Saved entries
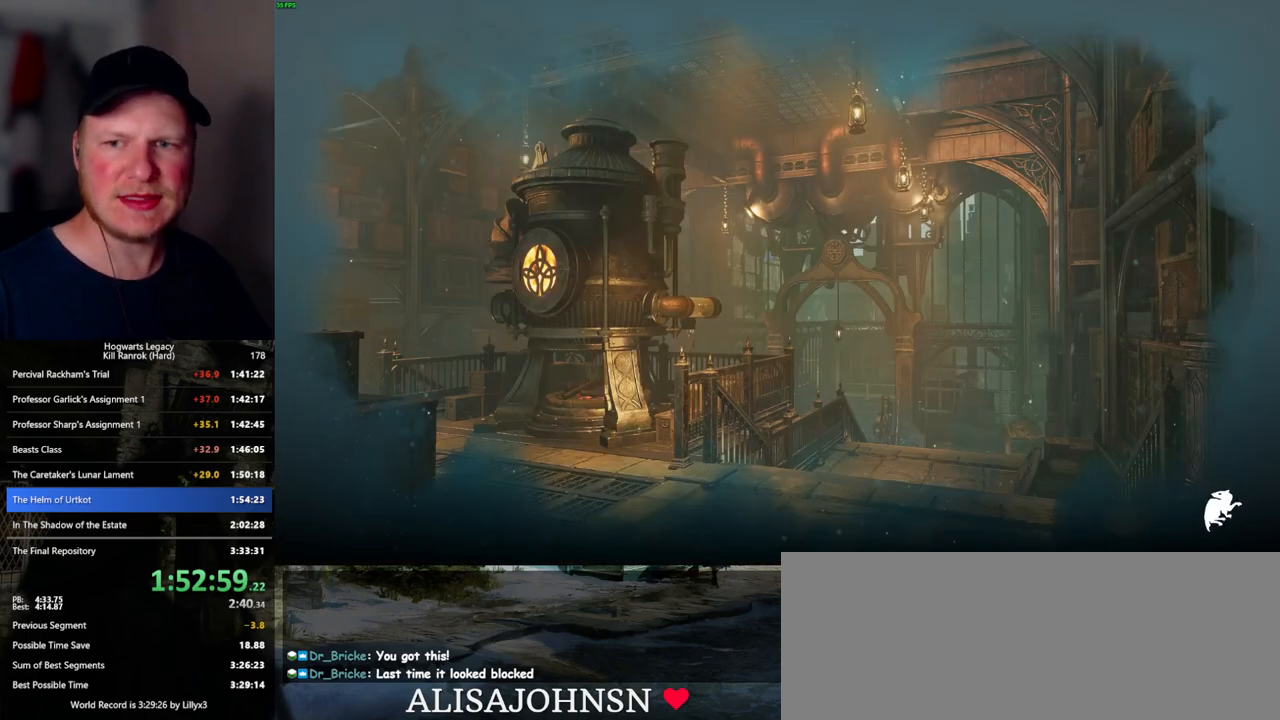
{"keys": [], "mouse": [], "events": []}
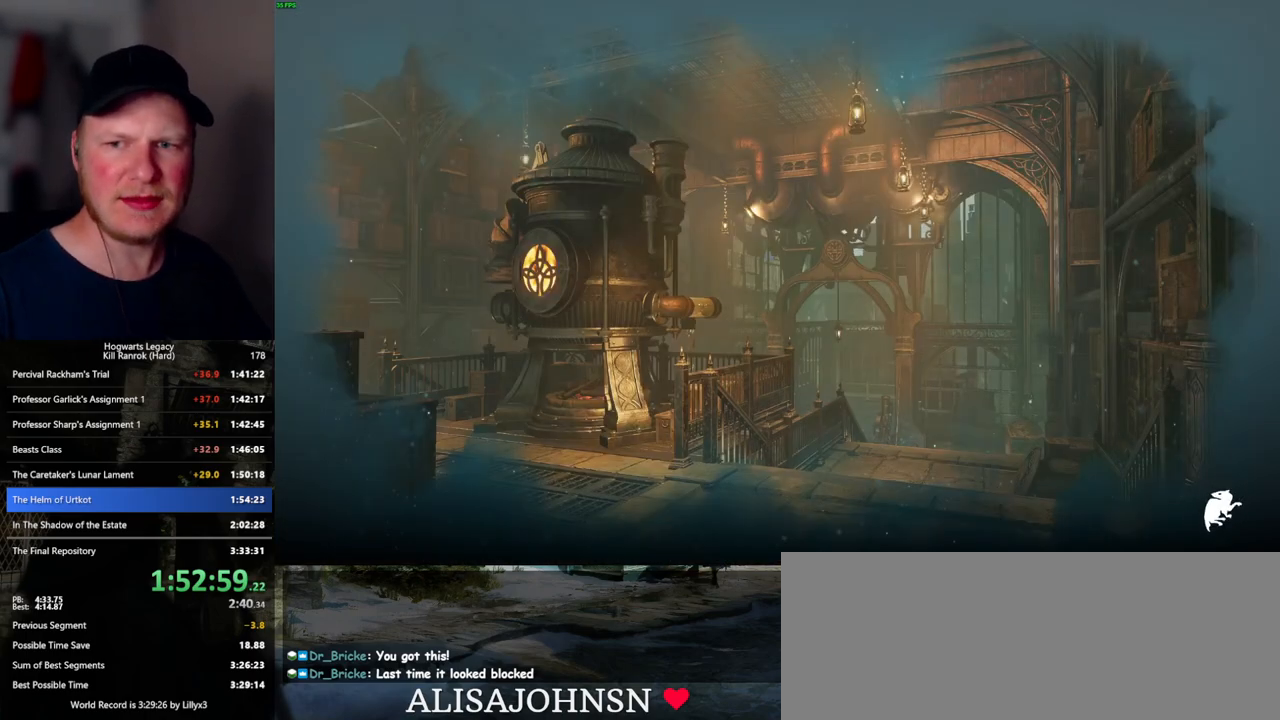
{"keys": [], "mouse": [], "events": []}
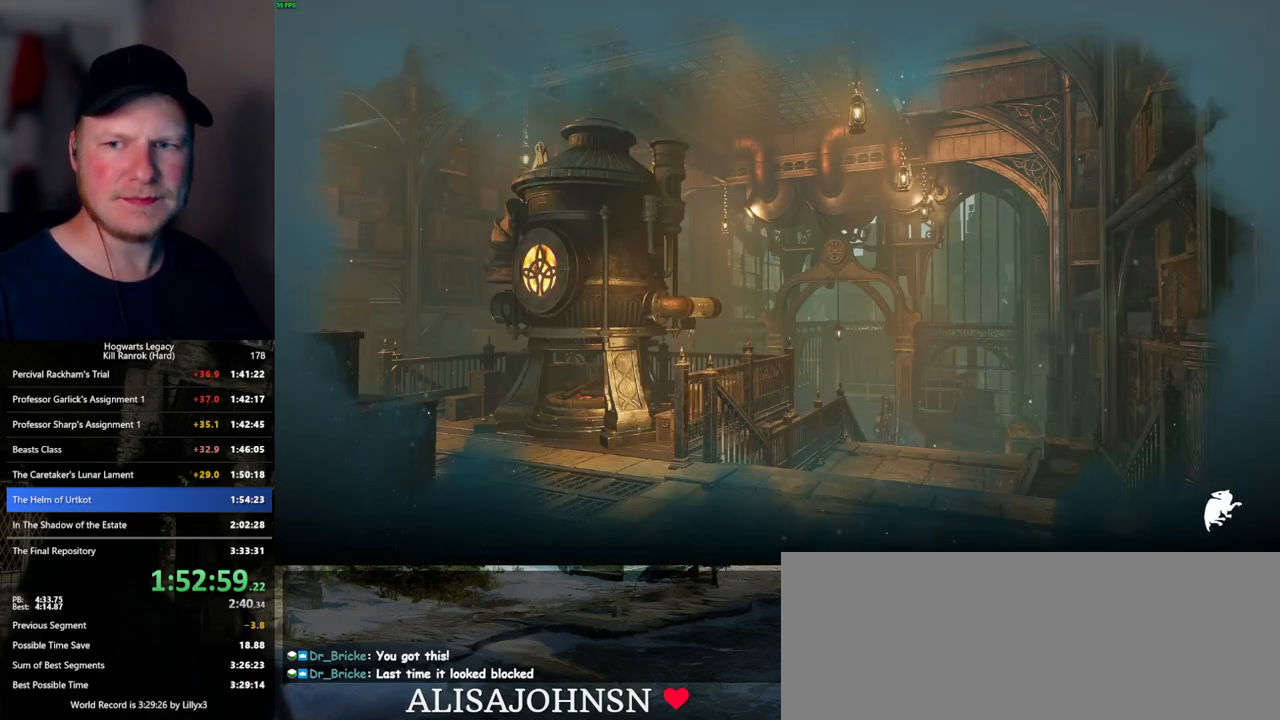
{"keys": [], "mouse": [], "events": []}
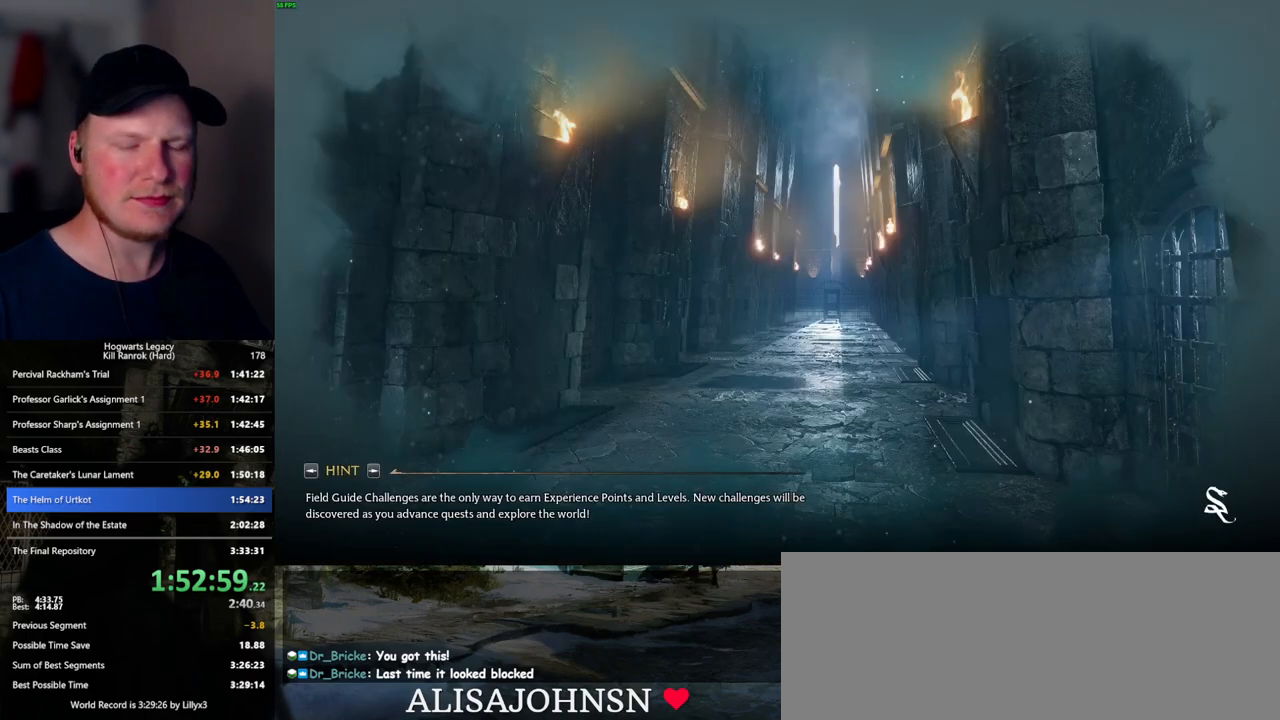
{"keys": [], "mouse": [], "events": []}
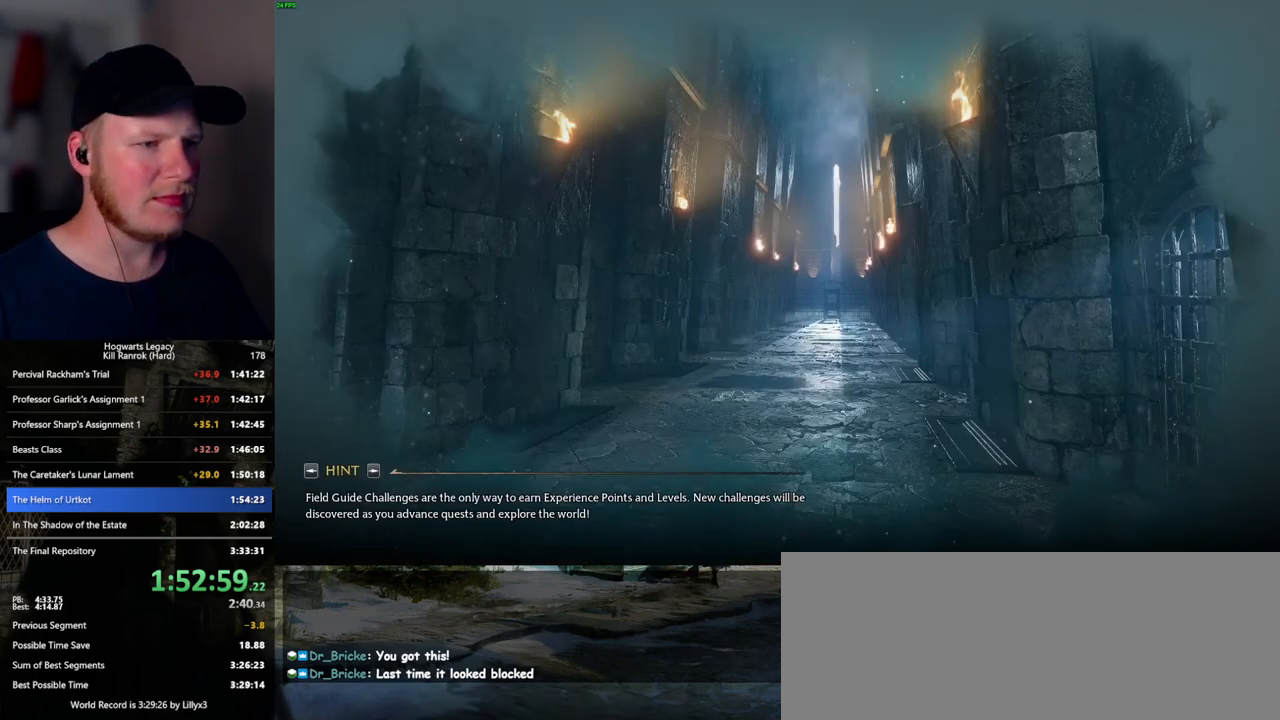
{"keys": [], "mouse": [], "events": []}
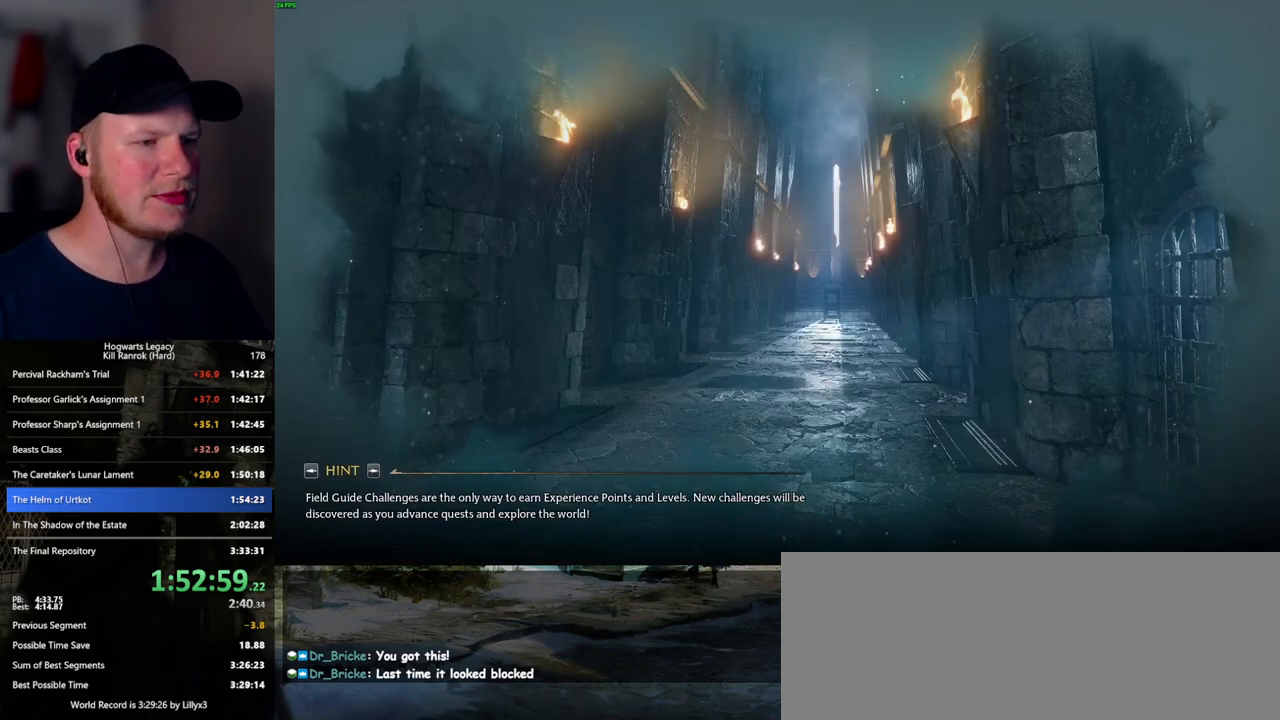
{"keys": [], "mouse": [], "events": []}
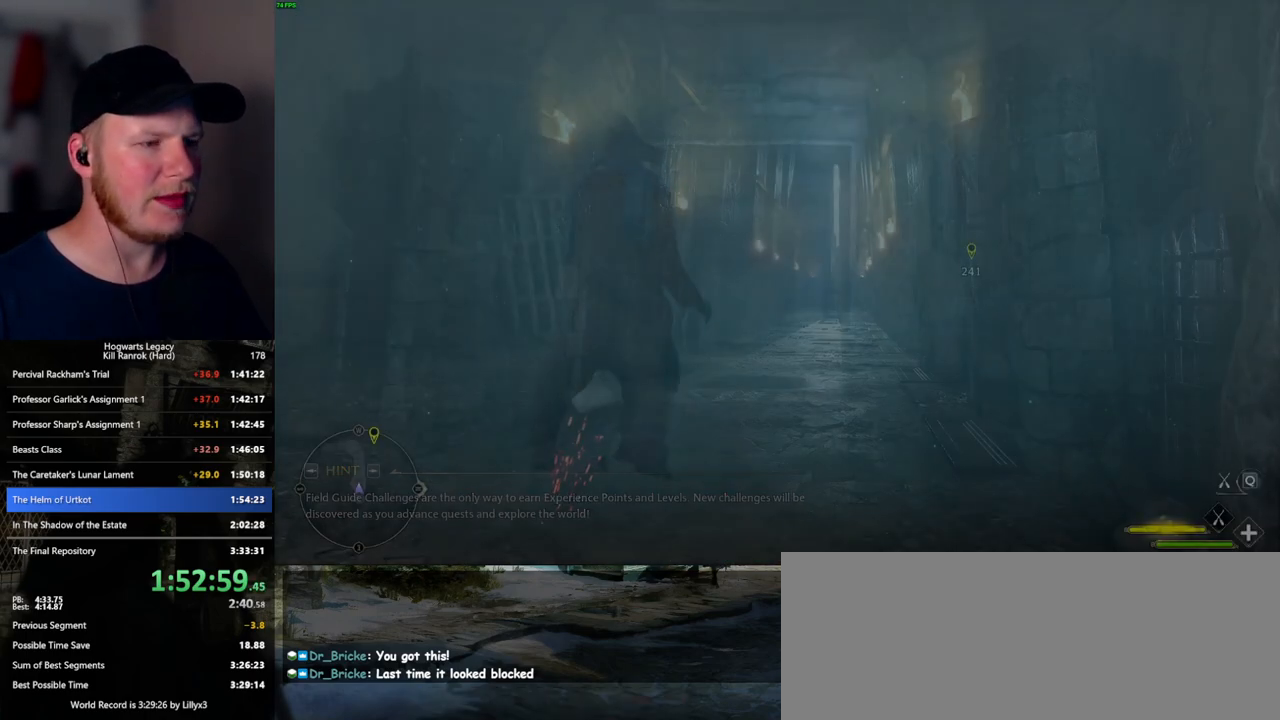
{"keys": ["w"], "mouse": ["left"], "events": [[167, "w", "down"], [317, "mouse_left", "down"]]}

» What is expected
Could each line of the data be written out exactly, with no pictures included?

» Task solution
{"keys": [], "mouse": [], "events": []}
{"keys": [], "mouse": [], "events": []}
{"keys": [], "mouse": [], "events": []}
{"keys": [], "mouse": [], "events": []}
{"keys": [], "mouse": [], "events": []}
{"keys": [], "mouse": [], "events": []}
{"keys": ["w"], "mouse": ["left"], "events": [[167, "w", "down"], [317, "mouse_left", "down"]]}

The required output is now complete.